Copy out the lines below word for word, keeping each one unchanged.
##########
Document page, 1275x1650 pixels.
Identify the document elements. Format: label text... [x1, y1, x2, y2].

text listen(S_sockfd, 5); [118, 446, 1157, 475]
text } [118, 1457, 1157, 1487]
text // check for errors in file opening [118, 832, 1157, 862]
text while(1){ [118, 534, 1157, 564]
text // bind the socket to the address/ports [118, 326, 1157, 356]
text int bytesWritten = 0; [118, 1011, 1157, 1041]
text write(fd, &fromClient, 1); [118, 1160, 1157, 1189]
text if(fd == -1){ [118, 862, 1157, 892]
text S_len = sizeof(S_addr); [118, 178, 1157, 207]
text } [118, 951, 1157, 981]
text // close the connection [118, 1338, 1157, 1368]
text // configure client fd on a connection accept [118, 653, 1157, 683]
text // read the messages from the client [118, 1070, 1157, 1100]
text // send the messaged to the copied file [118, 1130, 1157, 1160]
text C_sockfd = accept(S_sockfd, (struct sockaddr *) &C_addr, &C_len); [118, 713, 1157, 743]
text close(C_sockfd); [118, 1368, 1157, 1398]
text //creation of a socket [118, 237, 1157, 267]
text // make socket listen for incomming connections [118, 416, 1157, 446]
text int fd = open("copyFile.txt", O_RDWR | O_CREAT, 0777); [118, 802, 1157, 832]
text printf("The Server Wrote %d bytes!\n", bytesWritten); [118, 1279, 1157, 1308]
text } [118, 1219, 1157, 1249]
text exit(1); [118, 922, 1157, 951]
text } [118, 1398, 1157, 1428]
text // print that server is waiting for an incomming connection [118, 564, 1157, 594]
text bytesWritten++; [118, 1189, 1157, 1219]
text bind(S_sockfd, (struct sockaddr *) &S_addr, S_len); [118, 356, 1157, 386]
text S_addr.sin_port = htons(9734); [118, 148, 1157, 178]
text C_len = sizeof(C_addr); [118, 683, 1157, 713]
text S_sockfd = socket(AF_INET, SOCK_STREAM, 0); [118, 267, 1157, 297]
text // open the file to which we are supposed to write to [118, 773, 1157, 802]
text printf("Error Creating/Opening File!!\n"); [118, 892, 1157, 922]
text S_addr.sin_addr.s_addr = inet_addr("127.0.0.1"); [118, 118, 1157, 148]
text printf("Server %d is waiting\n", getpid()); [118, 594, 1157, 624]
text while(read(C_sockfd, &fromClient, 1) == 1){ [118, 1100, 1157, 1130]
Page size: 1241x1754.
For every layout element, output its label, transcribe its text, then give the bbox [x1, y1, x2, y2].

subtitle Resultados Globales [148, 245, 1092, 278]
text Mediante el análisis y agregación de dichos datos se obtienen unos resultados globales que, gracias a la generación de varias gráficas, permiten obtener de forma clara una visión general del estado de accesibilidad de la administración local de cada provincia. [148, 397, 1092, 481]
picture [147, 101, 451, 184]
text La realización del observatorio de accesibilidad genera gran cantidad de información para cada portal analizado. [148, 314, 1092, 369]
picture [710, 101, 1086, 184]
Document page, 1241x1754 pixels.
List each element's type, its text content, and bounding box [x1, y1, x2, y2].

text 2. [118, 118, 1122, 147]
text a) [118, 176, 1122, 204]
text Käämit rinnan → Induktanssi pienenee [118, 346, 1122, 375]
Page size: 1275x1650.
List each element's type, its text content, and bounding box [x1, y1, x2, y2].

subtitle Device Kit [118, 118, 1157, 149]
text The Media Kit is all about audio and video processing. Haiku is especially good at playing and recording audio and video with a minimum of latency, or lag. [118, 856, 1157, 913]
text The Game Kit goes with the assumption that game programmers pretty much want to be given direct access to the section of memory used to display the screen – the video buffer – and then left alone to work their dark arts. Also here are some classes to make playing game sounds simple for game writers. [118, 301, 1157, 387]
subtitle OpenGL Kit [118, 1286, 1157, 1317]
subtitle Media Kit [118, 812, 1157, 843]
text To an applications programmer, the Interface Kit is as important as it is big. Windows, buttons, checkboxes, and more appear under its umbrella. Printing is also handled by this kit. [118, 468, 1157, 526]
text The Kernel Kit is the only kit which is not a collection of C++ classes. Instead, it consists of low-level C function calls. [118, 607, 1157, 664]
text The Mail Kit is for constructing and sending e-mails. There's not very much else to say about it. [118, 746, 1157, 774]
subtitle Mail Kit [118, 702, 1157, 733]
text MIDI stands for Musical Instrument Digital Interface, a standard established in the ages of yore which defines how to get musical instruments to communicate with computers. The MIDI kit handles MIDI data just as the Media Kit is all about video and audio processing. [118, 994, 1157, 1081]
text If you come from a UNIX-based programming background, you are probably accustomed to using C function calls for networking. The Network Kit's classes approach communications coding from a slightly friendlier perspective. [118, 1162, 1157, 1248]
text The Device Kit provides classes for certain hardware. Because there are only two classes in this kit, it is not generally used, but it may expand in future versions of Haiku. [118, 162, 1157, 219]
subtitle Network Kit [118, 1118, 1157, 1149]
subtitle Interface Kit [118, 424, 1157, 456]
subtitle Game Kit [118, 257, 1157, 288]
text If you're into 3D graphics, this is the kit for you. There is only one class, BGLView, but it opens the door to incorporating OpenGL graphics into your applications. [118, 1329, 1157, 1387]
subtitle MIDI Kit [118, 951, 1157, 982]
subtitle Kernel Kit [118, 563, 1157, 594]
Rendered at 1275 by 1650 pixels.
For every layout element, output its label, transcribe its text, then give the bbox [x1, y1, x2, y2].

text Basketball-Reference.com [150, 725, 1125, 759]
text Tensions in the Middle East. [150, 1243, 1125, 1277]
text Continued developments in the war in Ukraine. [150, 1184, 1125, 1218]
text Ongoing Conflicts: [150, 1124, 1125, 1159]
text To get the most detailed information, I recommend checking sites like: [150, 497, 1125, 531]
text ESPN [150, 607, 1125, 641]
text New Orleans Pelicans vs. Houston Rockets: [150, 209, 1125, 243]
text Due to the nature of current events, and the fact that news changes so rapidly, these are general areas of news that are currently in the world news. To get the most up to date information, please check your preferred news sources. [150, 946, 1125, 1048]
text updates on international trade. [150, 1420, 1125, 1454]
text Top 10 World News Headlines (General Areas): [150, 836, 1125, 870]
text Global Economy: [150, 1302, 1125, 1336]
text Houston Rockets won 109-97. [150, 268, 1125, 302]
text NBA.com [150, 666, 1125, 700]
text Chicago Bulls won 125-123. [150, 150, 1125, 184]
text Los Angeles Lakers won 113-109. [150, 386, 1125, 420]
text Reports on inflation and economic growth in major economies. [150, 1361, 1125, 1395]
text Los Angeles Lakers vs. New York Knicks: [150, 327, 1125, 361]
##########
### [Reply]
Document page, 1275x1650 pixels.
Identify the document elements. Format: label text... [x1, y1, x2, y2].

text listen(S_sockfd, 5); [118, 446, 1157, 475]
text } [118, 1457, 1157, 1487]
text // check for errors in file opening [118, 832, 1157, 862]
text while(1){ [118, 534, 1157, 564]
text // bind the socket to the address/ports [118, 326, 1157, 356]
text int bytesWritten = 0; [118, 1011, 1157, 1041]
text write(fd, &fromClient, 1); [118, 1160, 1157, 1189]
text if(fd == -1){ [118, 862, 1157, 892]
text S_len = sizeof(S_addr); [118, 178, 1157, 207]
text } [118, 951, 1157, 981]
text // close the connection [118, 1338, 1157, 1368]
text // configure client fd on a connection accept [118, 653, 1157, 683]
text // read the messages from the client [118, 1070, 1157, 1100]
text // send the messaged to the copied file [118, 1130, 1157, 1160]
text C_sockfd = accept(S_sockfd, (struct sockaddr *) &C_addr, &C_len); [118, 713, 1157, 743]
text close(C_sockfd); [118, 1368, 1157, 1398]
text //creation of a socket [118, 237, 1157, 267]
text // make socket listen for incomming connections [118, 416, 1157, 446]
text int fd = open("copyFile.txt", O_RDWR | O_CREAT, 0777); [118, 802, 1157, 832]
text printf("The Server Wrote %d bytes!\n", bytesWritten); [118, 1279, 1157, 1308]
text } [118, 1219, 1157, 1249]
text exit(1); [118, 922, 1157, 951]
text } [118, 1398, 1157, 1428]
text // print that server is waiting for an incomming connection [118, 564, 1157, 594]
text bytesWritten++; [118, 1189, 1157, 1219]
text bind(S_sockfd, (struct sockaddr *) &S_addr, S_len); [118, 356, 1157, 386]
text S_addr.sin_port = htons(9734); [118, 148, 1157, 178]
text C_len = sizeof(C_addr); [118, 683, 1157, 713]
text S_sockfd = socket(AF_INET, SOCK_STREAM, 0); [118, 267, 1157, 297]
text // open the file to which we are supposed to write to [118, 773, 1157, 802]
text printf("Error Creating/Opening File!!\n"); [118, 892, 1157, 922]
text S_addr.sin_addr.s_addr = inet_addr("127.0.0.1"); [118, 118, 1157, 148]
text printf("Server %d is waiting\n", getpid()); [118, 594, 1157, 624]
text while(read(C_sockfd, &fromClient, 1) == 1){ [118, 1100, 1157, 1130]
Page size: 1241x1754.
For every layout element, output its label, transcribe its text, then give the bbox [x1, y1, x2, y2].

subtitle Resultados Globales [148, 245, 1092, 278]
text Mediante el análisis y agregación de dichos datos se obtienen unos resultados globales que, gracias a la generación de varias gráficas, permiten obtener de forma clara una visión general del estado de accesibilidad de la administración local de cada provincia. [148, 397, 1092, 481]
picture [147, 101, 451, 184]
text La realización del observatorio de accesibilidad genera gran cantidad de información para cada portal analizado. [148, 314, 1092, 369]
picture [710, 101, 1086, 184]
Document page, 1241x1754 pixels.
List each element's type, its text content, and bounding box [x1, y1, x2, y2].

text 2. [118, 118, 1122, 147]
text a) [118, 176, 1122, 204]
text Käämit rinnan → Induktanssi pienenee [118, 346, 1122, 375]
Page size: 1275x1650.
List each element's type, its text content, and bounding box [x1, y1, x2, y2].

subtitle Device Kit [118, 118, 1157, 149]
text The Media Kit is all about audio and video processing. Haiku is especially good at playing and recording audio and video with a minimum of latency, or lag. [118, 856, 1157, 913]
text The Game Kit goes with the assumption that game programmers pretty much want to be given direct access to the section of memory used to display the screen – the video buffer – and then left alone to work their dark arts. Also here are some classes to make playing game sounds simple for game writers. [118, 301, 1157, 387]
subtitle OpenGL Kit [118, 1286, 1157, 1317]
subtitle Media Kit [118, 812, 1157, 843]
text To an applications programmer, the Interface Kit is as important as it is big. Windows, buttons, checkboxes, and more appear under its umbrella. Printing is also handled by this kit. [118, 468, 1157, 526]
text The Kernel Kit is the only kit which is not a collection of C++ classes. Instead, it consists of low-level C function calls. [118, 607, 1157, 664]
text The Mail Kit is for constructing and sending e-mails. There's not very much else to say about it. [118, 746, 1157, 774]
subtitle Mail Kit [118, 702, 1157, 733]
text MIDI stands for Musical Instrument Digital Interface, a standard established in the ages of yore which defines how to get musical instruments to communicate with computers. The MIDI kit handles MIDI data just as the Media Kit is all about video and audio processing. [118, 994, 1157, 1081]
text If you come from a UNIX-based programming background, you are probably accustomed to using C function calls for networking. The Network Kit's classes approach communications coding from a slightly friendlier perspective. [118, 1162, 1157, 1248]
text The Device Kit provides classes for certain hardware. Because there are only two classes in this kit, it is not generally used, but it may expand in future versions of Haiku. [118, 162, 1157, 219]
subtitle Network Kit [118, 1118, 1157, 1149]
subtitle Interface Kit [118, 424, 1157, 456]
subtitle Game Kit [118, 257, 1157, 288]
text If you're into 3D graphics, this is the kit for you. There is only one class, BGLView, but it opens the door to incorporating OpenGL graphics into your applications. [118, 1329, 1157, 1387]
subtitle MIDI Kit [118, 951, 1157, 982]
subtitle Kernel Kit [118, 563, 1157, 594]
Rendered at 1275 by 1650 pixels.
For every layout element, output its label, transcribe its text, then give the bbox [x1, y1, x2, y2].

text Basketball-Reference.com [150, 725, 1125, 759]
text Tensions in the Middle East. [150, 1243, 1125, 1277]
text Continued developments in the war in Ukraine. [150, 1184, 1125, 1218]
text Ongoing Conflicts: [150, 1124, 1125, 1159]
text To get the most detailed information, I recommend checking sites like: [150, 497, 1125, 531]
text ESPN [150, 607, 1125, 641]
text New Orleans Pelicans vs. Houston Rockets: [150, 209, 1125, 243]
text Due to the nature of current events, and the fact that news changes so rapidly, these are general areas of news that are currently in the world news. To get the most up to date information, please check your preferred news sources. [150, 946, 1125, 1048]
text updates on international trade. [150, 1420, 1125, 1454]
text Top 10 World News Headlines (General Areas): [150, 836, 1125, 870]
text Global Economy: [150, 1302, 1125, 1336]
text Houston Rockets won 109-97. [150, 268, 1125, 302]
text NBA.com [150, 666, 1125, 700]
text Chicago Bulls won 125-123. [150, 150, 1125, 184]
text Los Angeles Lakers won 113-109. [150, 386, 1125, 420]
text Reports on inflation and economic growth in major economies. [150, 1361, 1125, 1395]
text Los Angeles Lakers vs. New York Knicks: [150, 327, 1125, 361]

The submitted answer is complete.